Cindy Haines, a former senior management analyst at the United States Department of Housing and Urban Development for nearly 20 years, was recently named executive director of Focus On Renewal (FOR).
We sat down with Haines to discuss her goals for Focus On Renewal, how she plans to address our ‘food gap’ and how her leadership will impact the organization.
Why did choose to become the Executive Director of FOR?
FOR combines all the best things. FOR’s mission is to lift people up with the development of the spirit, mind and body. This holistic approach and the vision that it entails resonates with me. When we talk about the development of the body, we have our food pantry for the most at-risk amongst us. We also have our lunch program, which serves 50-70 people everyday Monday through Friday.
When we talk about developing the mind, we have the Sto-Rox Library – the place where kids are so eager to be apart of it, they are waiting outside front door before we open.
The spirit is enlivened through the arts. We have cartooning and drawing in the lower level of The Father Ryan Arts Center, a pottery studio, dance on the second floor, and we invite people to use our art gallery for exhibitions. This holistic health and spirit, mind and body connectedness really appeals to me.
What are your short-term goals for Focus On Renewal?
Right now, my goal is to invigorate several programs. A lot of the programs we are aiming to start up focus on young people who are in elementary school, middle school and high school. We already have a good reputation with Positive Parenting Family Support Center and Family Foundations for youth ages 0-8.
We are taking a look at kids who are in elementary school through high school to set some leadership programs on course – early on. The intent ultimately is that FOR would like to have a youth leadership advisory board so that high school kids feel much more invested, involved and heard. If we want them to be a part of a decision-making process we have to hear what they have to say.
Several of the grants we’re submitting at the moment are about empowerment and youth programming, which is essentially what the core of leadership is.

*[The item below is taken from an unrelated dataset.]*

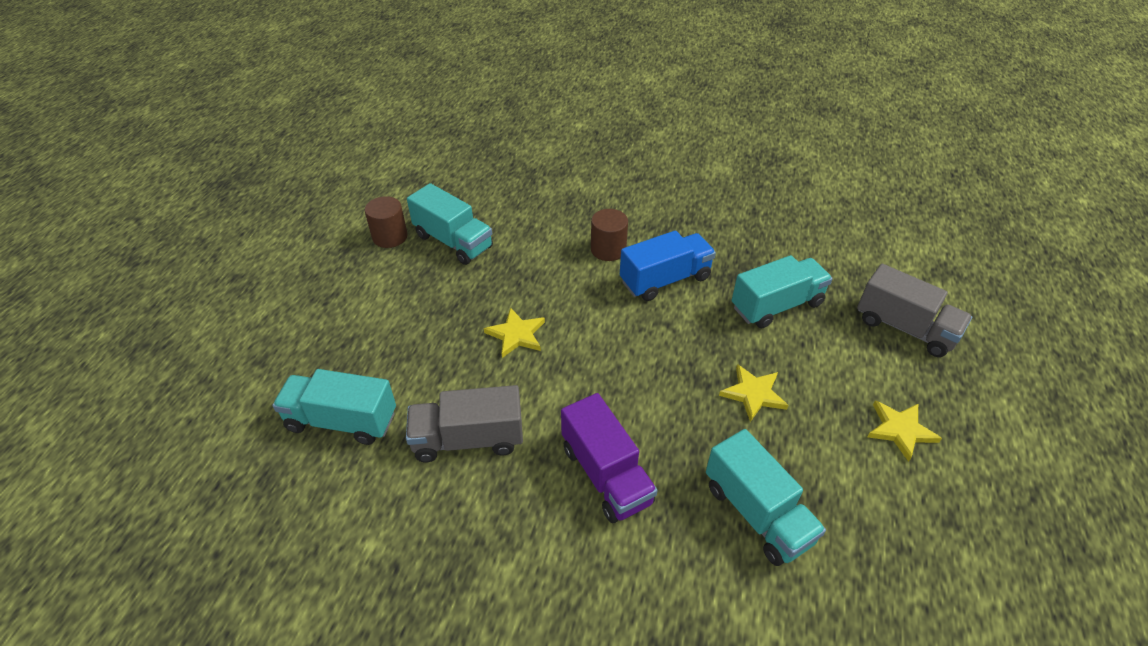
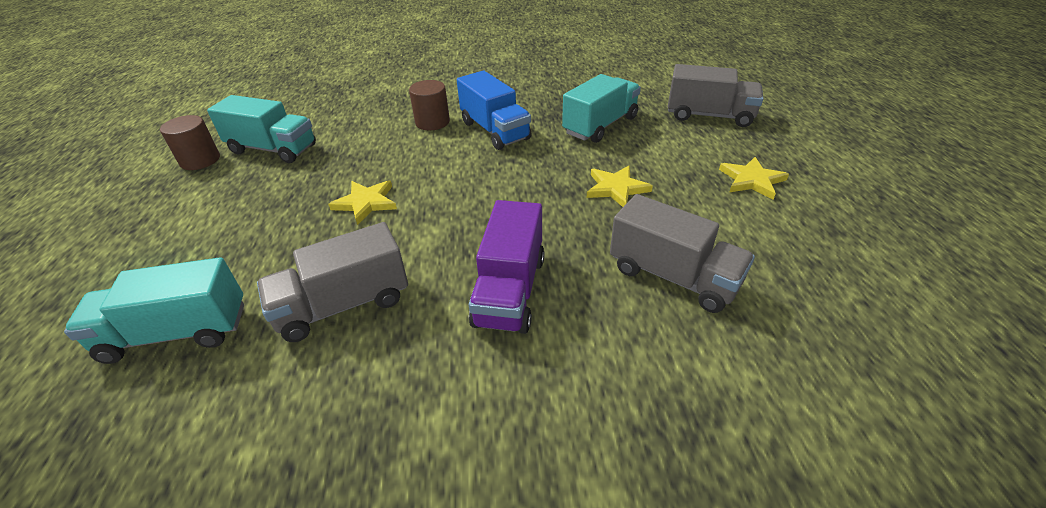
camera: 20 degrees left, 5 degrees down
(606, 474) = (510, 290): purple truck -> purple truck turned 60 degrees clockwise
(665, 280) = (495, 131): blue truck -> blue truck turned 105 degrees clockwise
(757, 513) = (673, 276): turquoise truck -> grey truck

I believe everyone leads by example. And, everyone has to believe they are a leader.
What is your long-term goal for FOR?
My goal is to have a cultural epicenter for diverse celebration of the arts, education and future leadership. We want to begin now and build out much later an enlivened culture that is integrated with the art gallery, the theater and the lobby area of The Father Ryan Arts Center.
For example, if you are doing something like celebrating McKees Rocks women during Women’s History Month, you could have local women who are active in a rotary be on a panel to discuss women’s issues or female-owned businesses. While you’re doing that, you could also have a photograph exhibit of various McKees Rocks women from 1890-present day. We learn a lot from the past and it’s this joining of the past and present that will launch us into the future.
How do you plan to address McKees Rocks’ ‘food gap’ in the short-term?
I am writing a grant right now for ‘The Family Table.’ It will be a program in our lower level where we will build out a commercial kitchen. Here, people can learn about nutritious cooking – not only how to find the right and fresh ingredients, but also how to cook them because to some folks, it’s a mystery as to how to cook certain vegetables. Sometimes the questions are: What is this vegetable? What do you do with it?
The Family Table is also about the celebration. The Family Table will literally be where people get to meet and enjoy what they’ve cooked. I really want it to be a family affair. The next step is to get it funded and the funding request is already out.
How will your leadership impact FOR?
I see Focus On Renewal as an evolving organization. We are evolving from viewing people as employees to now – partners, evolving from hierarchy to work teams. FOR is moving from power and authority to intuition, insight and enlightenment.
It’s a different care that you give your organization and it’s a different energy that you’re letting evolve almost organically from what people need and want. This is a nourishing way of holding an organization in the palm of your hand with a lot of gentleness and kindness.